**Provided text**
'''

This is why inverter generators are hugely more efficient. With an inverter, the engine in the generator can run at basically any RPM and produce A/C or D/C, it doesn’t matter. No matter what it produces, as long as the total power is greater than the load power (RMS current times voltage), the inverter electronics can just produce the output voltage and frequency desired. More or less, there are practical design restrictions, the components chosen for inverters will have a maximum voltage they can work with, so it’s not quite that open ended.

Anyways, this means that the generator’s governor, which will be controlled by a microprocessor running an algorithm, can choose the engine RPM and throttle setting that is most efficient for the load the generator is experiencing. Inside the microprocessor’s memory will be a lookup table of efficiencies, and it can determine the load by how much current is flowing on shunt resistors somewhere in the inverter, and it can determine the voltage using ADCs.

So in effect, this is why inverter generator manufacturers report amazing specs like 1 gallon of fuel consumed at 25% generator load for 12 hours, because they are plenty efficient at low load.

Unfortunately, the problem is that they are expensive. A 3 kW Champion brand duel fuel inverter generator is $1000, and it only outputs 120V so you can’t run a house.

The 7 kW ‘dirty and loud’ generator that is also capable of 240 volt output (so it can run a house) by Champion is $600-$800.

But you need to store a ton less fuel for an inverter generator. Probably 1 gas grill propane tank for every 2 days on generator. Or 2 gallons of fuel you could siphon from the car per day. You would just need to set the load up to work on 3 kW, 120 volts. The main thing is that central air conditioning wants more power at higher voltage - this is why having a 120 volt window unit or mini split somewhere in your house would be handy.

'''

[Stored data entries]

'''

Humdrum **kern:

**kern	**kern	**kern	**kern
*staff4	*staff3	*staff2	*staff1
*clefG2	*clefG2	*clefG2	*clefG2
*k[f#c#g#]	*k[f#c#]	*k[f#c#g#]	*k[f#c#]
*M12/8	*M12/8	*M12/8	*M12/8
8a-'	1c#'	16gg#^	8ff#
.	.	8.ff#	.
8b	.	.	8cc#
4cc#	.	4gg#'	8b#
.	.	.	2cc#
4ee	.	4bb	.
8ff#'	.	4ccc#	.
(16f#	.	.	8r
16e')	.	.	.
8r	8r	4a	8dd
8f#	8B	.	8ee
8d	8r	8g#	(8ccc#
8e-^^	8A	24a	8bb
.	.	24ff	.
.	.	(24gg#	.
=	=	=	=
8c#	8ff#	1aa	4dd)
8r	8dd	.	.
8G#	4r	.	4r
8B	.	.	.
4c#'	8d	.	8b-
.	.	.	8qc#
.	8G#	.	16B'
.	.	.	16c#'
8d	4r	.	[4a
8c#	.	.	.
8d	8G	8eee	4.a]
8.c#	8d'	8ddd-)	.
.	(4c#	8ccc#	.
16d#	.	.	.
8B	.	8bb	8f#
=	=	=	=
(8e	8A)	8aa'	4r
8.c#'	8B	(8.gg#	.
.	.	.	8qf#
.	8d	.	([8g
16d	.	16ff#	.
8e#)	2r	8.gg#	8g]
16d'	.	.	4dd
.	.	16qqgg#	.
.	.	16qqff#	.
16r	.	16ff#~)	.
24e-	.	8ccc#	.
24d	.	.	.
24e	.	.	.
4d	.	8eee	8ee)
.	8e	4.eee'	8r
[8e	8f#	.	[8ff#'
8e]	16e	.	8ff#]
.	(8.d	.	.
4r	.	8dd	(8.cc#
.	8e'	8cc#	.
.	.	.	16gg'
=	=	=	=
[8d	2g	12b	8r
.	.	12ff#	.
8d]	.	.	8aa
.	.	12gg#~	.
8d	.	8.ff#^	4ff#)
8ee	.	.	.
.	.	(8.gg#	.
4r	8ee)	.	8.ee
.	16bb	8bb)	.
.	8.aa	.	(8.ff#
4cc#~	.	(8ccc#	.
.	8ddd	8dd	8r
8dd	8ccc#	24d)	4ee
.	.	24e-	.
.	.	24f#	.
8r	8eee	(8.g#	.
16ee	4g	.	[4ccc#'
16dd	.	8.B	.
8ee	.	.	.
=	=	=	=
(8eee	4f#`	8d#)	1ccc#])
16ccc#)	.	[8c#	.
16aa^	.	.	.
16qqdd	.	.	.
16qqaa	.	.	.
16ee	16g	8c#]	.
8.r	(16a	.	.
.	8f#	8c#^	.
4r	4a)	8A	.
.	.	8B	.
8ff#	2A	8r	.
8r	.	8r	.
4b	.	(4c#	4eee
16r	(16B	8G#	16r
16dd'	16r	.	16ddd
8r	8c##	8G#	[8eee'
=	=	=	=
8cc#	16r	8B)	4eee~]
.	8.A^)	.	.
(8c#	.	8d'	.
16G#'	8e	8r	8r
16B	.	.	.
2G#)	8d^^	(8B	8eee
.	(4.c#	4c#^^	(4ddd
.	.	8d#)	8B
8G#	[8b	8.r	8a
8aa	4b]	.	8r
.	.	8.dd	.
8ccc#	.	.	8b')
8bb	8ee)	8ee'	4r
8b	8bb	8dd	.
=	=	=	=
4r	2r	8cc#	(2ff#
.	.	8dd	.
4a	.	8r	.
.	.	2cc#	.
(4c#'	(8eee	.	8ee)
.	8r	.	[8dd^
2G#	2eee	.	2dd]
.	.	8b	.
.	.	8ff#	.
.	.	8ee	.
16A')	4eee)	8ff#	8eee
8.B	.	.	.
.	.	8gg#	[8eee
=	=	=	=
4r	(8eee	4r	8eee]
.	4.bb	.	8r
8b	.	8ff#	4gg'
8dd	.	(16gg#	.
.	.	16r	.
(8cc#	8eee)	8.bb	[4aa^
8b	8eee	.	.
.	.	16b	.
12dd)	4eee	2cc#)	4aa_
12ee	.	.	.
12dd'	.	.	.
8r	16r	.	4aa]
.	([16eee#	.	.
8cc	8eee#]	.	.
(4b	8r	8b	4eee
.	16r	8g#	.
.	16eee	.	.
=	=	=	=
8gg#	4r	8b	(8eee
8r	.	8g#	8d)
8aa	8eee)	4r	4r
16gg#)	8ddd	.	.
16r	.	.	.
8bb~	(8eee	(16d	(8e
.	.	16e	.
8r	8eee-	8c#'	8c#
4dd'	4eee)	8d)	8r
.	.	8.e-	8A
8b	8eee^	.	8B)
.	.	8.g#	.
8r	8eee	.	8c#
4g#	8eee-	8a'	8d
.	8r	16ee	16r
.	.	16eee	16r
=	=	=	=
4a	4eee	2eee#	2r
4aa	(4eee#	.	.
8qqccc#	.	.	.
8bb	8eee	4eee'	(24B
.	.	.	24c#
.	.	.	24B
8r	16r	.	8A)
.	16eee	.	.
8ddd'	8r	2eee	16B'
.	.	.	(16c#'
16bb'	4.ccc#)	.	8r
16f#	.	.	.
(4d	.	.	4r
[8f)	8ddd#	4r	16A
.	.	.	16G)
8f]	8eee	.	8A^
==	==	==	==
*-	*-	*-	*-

'''

**Jobs**
- 1) According to the inverter generator text, how does the microprocessor determine the load?
- 2) Pick up the text on inverter generators after its final sentence and write the next part.

**Outputs**
- 1) It measures how much current is flowing on shunt resistors somewhere in the inverter.

- 2)
If it matters, my 5KW Kohler (gasoline) lists the following for fuel usage per load %.

0.76 gph @ 100%
0.67 gph @ 75%
0.58 gph @ 50%
0.48 gph @ 25%

I’m know this won’t scale linearly to your whole house set, but it’s a place to start. If it takes mine three-quarters of a gallon per hour to produce 5000W, you would probably be OK multiplying that as needed to estimate your usage. Probably will be conservative as your larger genset isn’t working at max to produce 5KW like mine is.

My generator is 20kw, and runs off of natural gas (the manual gives numbers for both).

You’ll definitely notice an increase in your natural gas or propane bill.

A late spring storm knocked out my power for three days. My NG bill that time of the year usually drops under $25. IIRC it rose to $40 that month. Not a big hit, but imagine living in Houston now. Perhaps you used the generator six weeks. Your gas bill would be several hundred dollars. There’s also the maintenance costs on the generator. They aren’t intended to be run for months at a time.

Power from the utility is cheaper than anything we can generate ourselves.

Unless you’re in the desert and can supplement power with solar panels.

You don’t gave to be in the desert anymore. Prices have come down a lot. You can check insolation maps if unsure.

(used to work in the industry)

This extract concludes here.